35. This needs a great deal more thought and discussion. It will, no doubt, be argued by some that farmers using the agri-environment equivalence route cannot seem to be paid twice for their greening actions, once from the greening element of the new Direct Payment scheme and then their Pillar 2 agri-environmental payment. We ask, why not? This is the status quo. Also it is far from clear what is the payment for the Pillar 1 Mandatory Greening. The Commission has gone to great lengths to explain that the concept is not that the Greening is done for 30% of the payment. The penalty for not greening depends on the size of the non-compliance from something very small to much more than 30%. Also the Commission proposal allows Organic producers to receive all the Direct Payment, and also any relevant Pillar 2 agri-environment payments (such as the double weighted Organic Entry Level Stewardship payment in England). We acknowledge that the appropriate P2 payment rates might be discussed.

36. These issues will be debated. Continuing with the example of England’s Entry Level Stewardship Scheme (ELS), three options seem possible.

i. All ELS counts as equivalent to all MG and all ELS payments continue.  (i.e. the organic farming-like option).

ii. All ELS counts as equiv to all MG but then no payment can be made for ELS.

iii. Then there are an infinite number of intermediate options where some ELS option score for some MG requirements and some ELS payment can continue. It might be possible to identify some ELS options which are deemed to be resource protection and equivalent to MG, leaving the other options in the Pillar 2 Stewardship scheme and paid for there.

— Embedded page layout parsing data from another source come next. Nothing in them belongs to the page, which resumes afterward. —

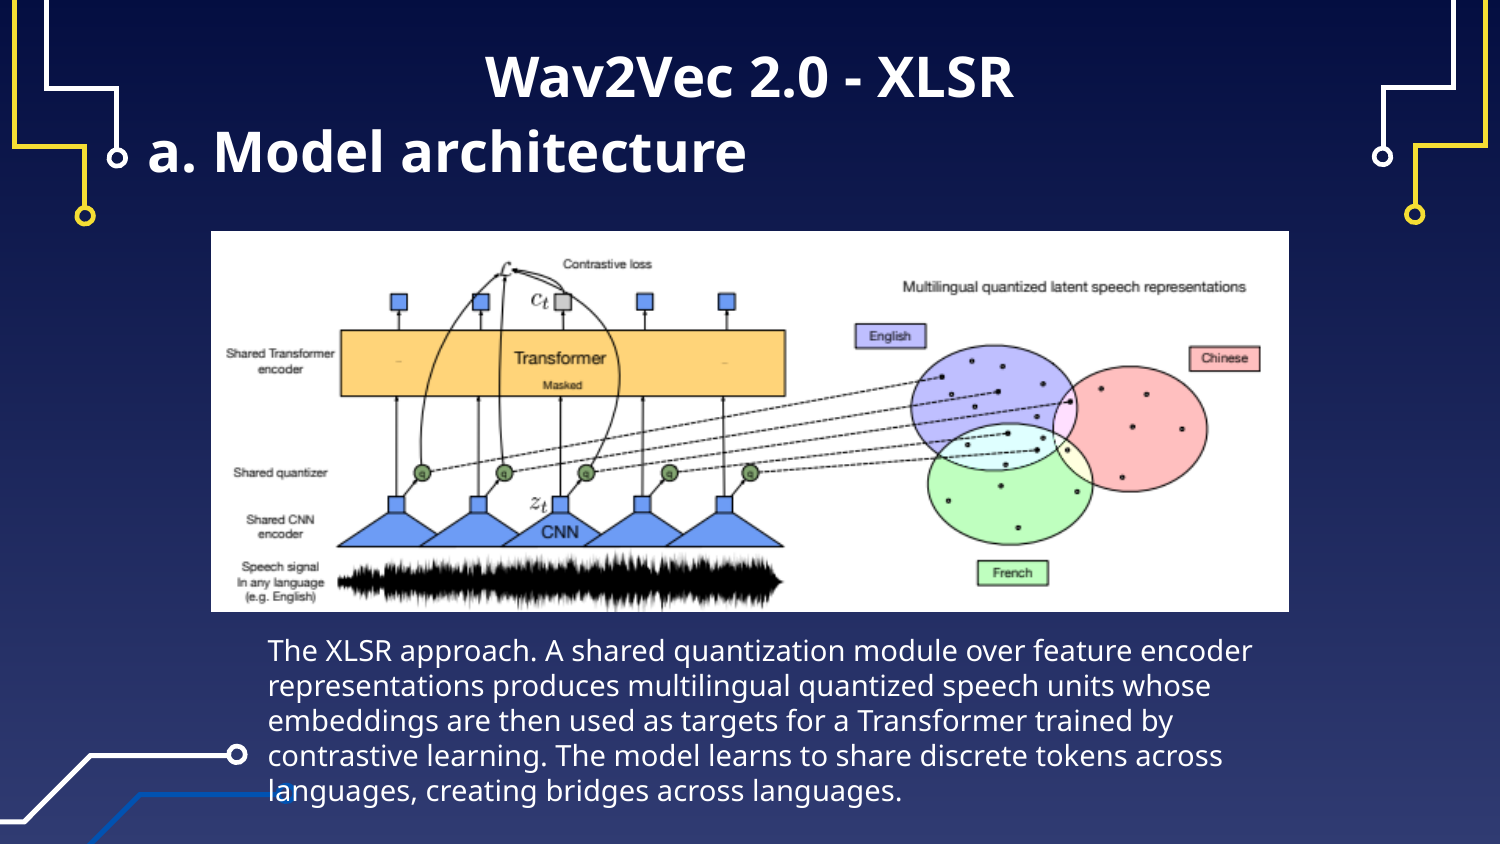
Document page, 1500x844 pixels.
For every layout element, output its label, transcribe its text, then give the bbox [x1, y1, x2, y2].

text_box The XLSR approach. A shared quantization module over feature encoder representations produces multilingual quantized speech units whose embeddings are then used as targets for a Transformer trained by contrastive learning. The model learns to share discrete tokens across languages, creating bridges across languages. [252, 625, 1335, 815]
title Wav2Vec 2.0 - XLSR [116, 35, 1383, 114]
text_box a. Model architecture [132, 108, 1016, 192]
picture [211, 231, 1289, 612]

37. These ideas are offered as an early contribution to how to resolve the obvious conflict between Mandatory Greening in pillar 1 and existing Pillar 2 environmental Stewardship schemes. Because each Member State has gone about their approach to agri-environment in different ways, it is too early to say how practical the above ideas are for other Member States. Indeed we have not even explored how they fit the new Glastir Scheme in Wales.

38. It quickly becomes evident that another principle has to be debated. Does it matter if different territories implement the Greening in different ways? The Commission’s approach is to try to define ‘simple and common ways to be applied across all the regions and territories. Yet this is immediately criticised as being clumsy and unsuited to many farming systems and structures. It needs better targeting. If we then explore the possibility of each Member State or region defining its own alternative to Mandatory Greening the criticism will be that some farmers are apparently having to do more environmental work for their Greening payments than others. Can simple common measures really work across the huge variety of climate, soils, farming systems, farming structures and societal demands found in the EU?

November 2011

[1] This is the replacement concept for what we currently call Less Favoured Areas. ANCs are intended to be more objectively evidence-based using nine biophysical criteria (soil type, temperature, altitude, slope etc). It suffers the same defect of LFA that it focuses on what these areas are not well suited for (growing agricultural crops) rather than on the environmental services for which they may well have a comparative advantage! Unfortunately the CLA has managed to get no traction for this fundamental rethink of support to Europe’s marginal areas.

[2] Source European Court of Auditors Report (October 2011).

[3] This assumes roughly the same scale of resource for agri -environment in Pillar 2, plus 30% of the Pillar 1 Direct Payment ceilings for the EU27 (€42.7billion x 0.3 = €12.8b per annum).